Spacious Passion

Chapter 8 – Spacious Passion & Passionate Space


Q: If you’re acting in a kind way to people who aren’t acting in your best interest, is there the possibility of people taking advantage of you?

NN: There can be. Kindness does not mean you have to be a wimp or a doormat. If you live with a needy person it is not always good to be ever-indulgent, if that merely allows them to cosset their neurosis. I may have to remember not to be unkind to myself… I am after all a member of the ‘all sentient beings’ assembly. It is sometimes preferable to keep out of the way of people who take advantage of the kindness of others. I can also stand up for myself. It is possible to appear to act ferociously. I can manifest an angry-looking response that will let a person know that I think they are behaving unkindly… whilst retaining a kind happy mind. I need to be sure however, that my display is a display….

Q: So it would look like an ordinary aggressive response, but we have got the individual’s well-being at heart?

NN: [laughs] Yes. The motivation is to help that person. I would not necessarily recommend this activity for everyone, but it is somewhat essential if you are a parent. Parents have to discipline their children. If you have to be really angry before you can bring yourself to say No, you cannot have that or No, you cannot do that then you have a real problem. Parents have to be firm and straightforward, and sometimes forceful, and this can look like anger. It’s bad news for the child if the parent cannot enforce discipline firmly from a position of kindness. With regard to our children, we have to know what is best. With regard to other adults, we do not necessarily have the right to assume we know best.

Q: I was wondering about right view, right intention, and right speech. As a nurse, I have to sit with the dying as part of my duties. If someone asks me, Am I dying? but I feel they don’t really want to know, they just want to be reassured and free of fear – what do I say?
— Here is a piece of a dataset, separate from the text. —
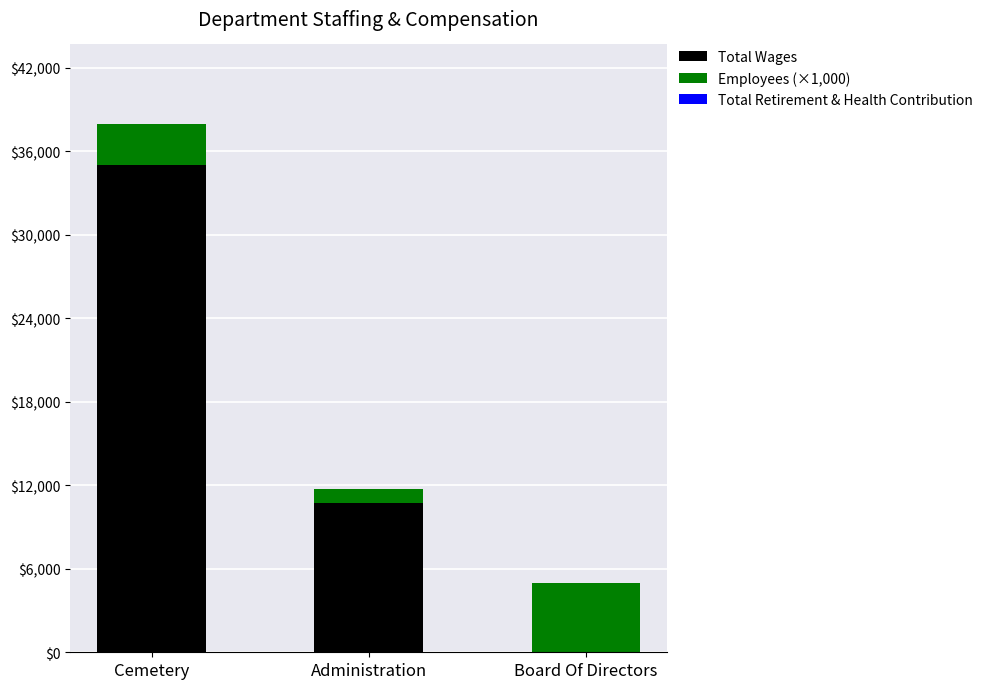

What value does the Total Wages series have at Cemetery?

34981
NN: It is not always kind to tell the truth. Do not worry about the lie. It comes down to whether you feel confident enough to rely on your assessment of the situation. Only you can make that decision.
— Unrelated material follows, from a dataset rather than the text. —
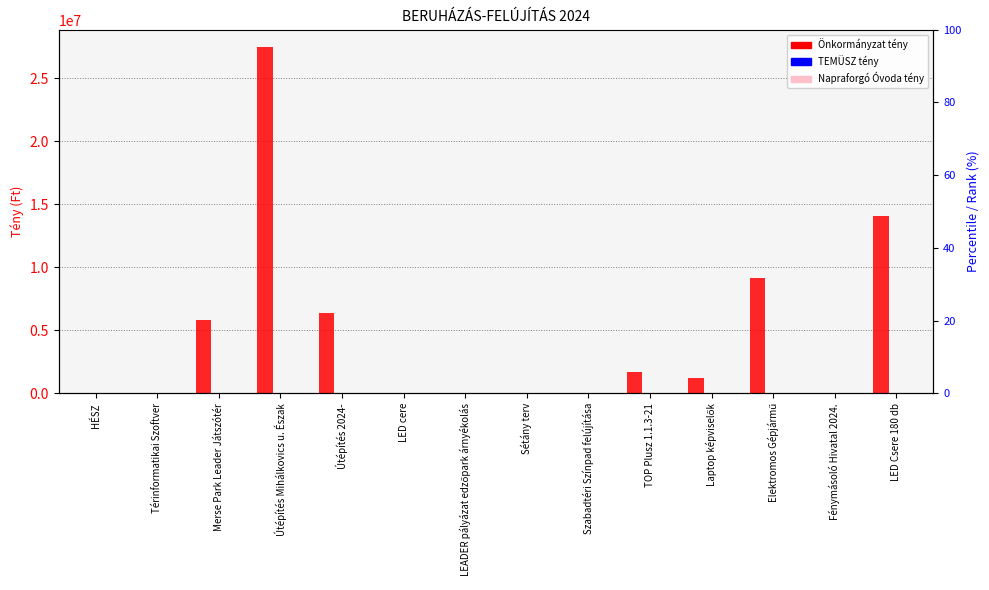

Rank the series by their maximum value, from highest to lowest.

Önkormányzat tény, TEMÜSZ tény, Napraforgó Óvoda tény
Q2: So if you feel it would not help?

NN: No, do not worry about lying. The fourth precept10 says that we should not lie, but if our communication of the truth causes great distress, then we have actually stolen that individual’s opportunity to die with a peaceful mind. However, I am not sure I would agree with telling them everything is going to be fine either – when it clearly is not. They may resent this as their condition continues to deteriorate, which will also create an unhappy mind. It is not an easy situation, and I cannot give an easy ‘fits all situations’ answer. You would have to judge how best to answer that question in the moment, from a basis of kindness.
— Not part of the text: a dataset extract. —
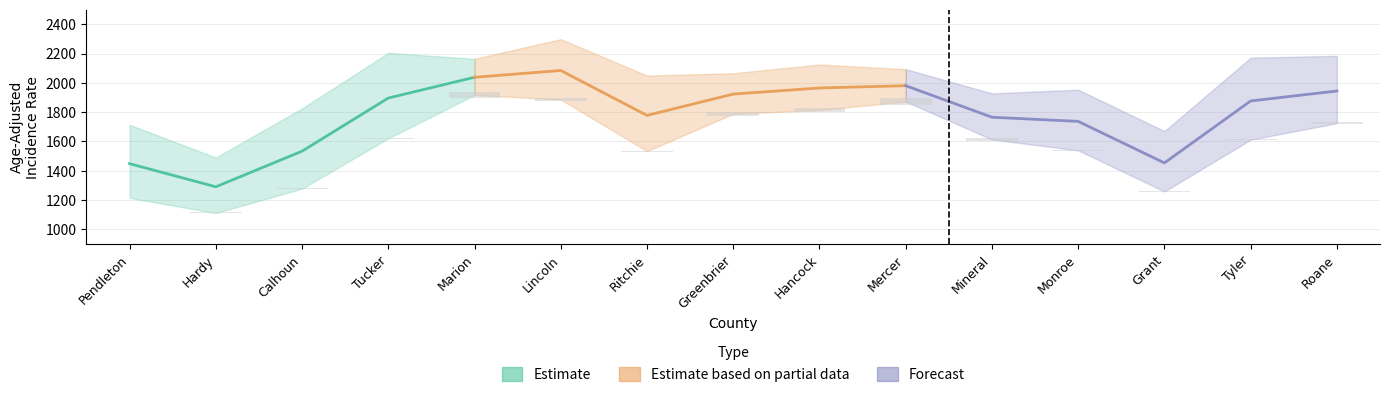

The value of Upper 95% CI at Grant is 1670.7. True or false?

True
Ngak’chang Rinpoche told me that the fourth precept concerns lack of deceit rather than the avoidance of lying. He said, What do you do as a German Buddhist when the Nazis bang on the door and ask you if you are sheltering a Jewish family? I would suggest an outright lie as being the best way to maintain the fourth precept. When the truth causes harm it makes a lie of compassion. To be a Buddhist is to be compassionate rather than to adhere to formulæ.


10. The five precepts are: to refrain from killing, stealing, sexual misconduct, lying and intoxication. These are not discussed in detail in this work. When viewed from Dzogchen, this teaching examines the most subtle nature of these wrong views.